_Work order 1_
Decide whether each statement below agrees with the text on Halloween spending. Answer yes or no for each and quote the deciding words from the text. (a) 69% of Americans surveyed plan to celebrate Halloween this year, up from 65% in 2021. (b) Hershey's June price increase was aimed at seasonal Halloween candy. (c) The least expensive tickets to Knott's Berry Farm's Halloween celebration rose 13% from last year.
_Work order 2_
Pick up the text on Halloween spending after its last sentence and continue it.

Participation in Halloween-related activities is expected to reach the highest level in three years, with 69% of Americans surveyed saying they plan to celebrate the holiday this year, up from 65% in 2021, according to the National Retail Federation.
Americans are projected to spend the highest on record — a total of $10.6 billion this year, compared with $10.1 billion in 2021 — on Halloween candy, costumes and decorations, according to the National Retail Federation. Spending on candy per household is expected to reach $29.51 this year, up from $26.03 in 2019, the federation survey said.
Hershey’s — the maker of Reese’s peanut butter cups, Kisses and Twizzlers — increased overall prices 14% in June due to “increased cost pressures across our business,” but a company representative said the price hike did not target seasonal Halloween candy.
The higher costs for Halloween are reflected in the prices for Halloween events in Southern California.
The cheapest tickets for the Oogie Boogie Bash at Disney California Adventure are $129 this year, up from $114 last year, a 13% increase. Parking prices at the resort rose to $30 this year from $25 last year. Ticket prices vary by day, with the highest price — $179 for Halloween night.
The least expensive tickets to Knott’s Berry Farm’s Halloween celebration sell for $59 this year, up from $50 last year, an 18% increase. Parking prices at the park have increased to $30 from $25 last year.

_Data records_

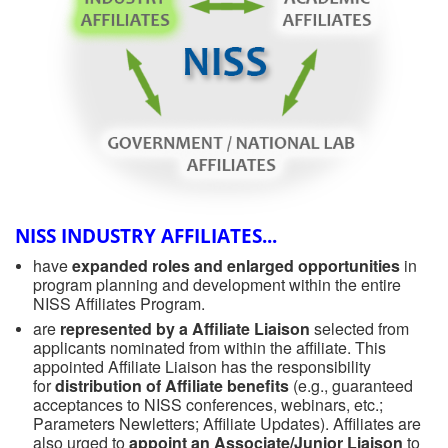
NISS INDUSTRY AFFILIATES...
have
expanded roles and enlarged opportunities
in
program planning and development within the entire
NISS Affiliates Program.
are
represented by a Affiliate Liaison
selected from
applicants nominated from within the affiliate. This
appointed Affiliate Liaison has the responsibility
for
distribution of Affiliate benefits
(e.g., guaranteed
acceptances to NISS conferences, webinars, etc.;
Parameters Newletters; Affiliate Updates). Affiliates are
also urged to
appoint an Associate/Junior Liaison
to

_Exercise response 1_
(a) Yes: "with 69% of Americans surveyed saying they plan to celebrate the holiday this year, up from 65% in 2021"
(b) No: "a company representative said the price hike did not target seasonal Halloween candy"
(c) No: "sell for $59 this year, up from $50 last year, an 18% increase"

_Exercise response 2_
In Long Beach, tickets for the Halloween event that took place at the Queen Mary ocean liner — known as Dark Harbor — sold for as little as $20 a night before the event was canceled due to the pandemic and costly repairs that were needed on the ship. A new Halloween event hosted by NBA legend Shaquille O’Neal — dubbed Shaqtoberfest — has taken over adjacent to the Queen Mary this year, with tickets starting at $24.99.
Tickets for Haunt O’ Ween, an immersive family event held in Woodland Hills, range from $36 to $44, depending on the day of the week, up from $30 to $35 last year, an increase of as much as 26%.
The least expensive tickets for the Los Angeles Haunted Hayride — where guests ride on trailers pulled by tractors past scary costumed actors and frightening scenes in an artificial fog-enshrouded Griffith Park — are $34.99, compared with $29 last year, up 21%.
Christopher Stafford, chief executive and founding partner of Thirteenth Floor Entertainment Group, which helps produce the Haunted Hayride and Shaqtoberfest, said guests haven’t been complaining to him about the higher prices. Instead, he said they are happy that the events offer lower priced tickets on nights when demand is lower, known as dynamic pricing.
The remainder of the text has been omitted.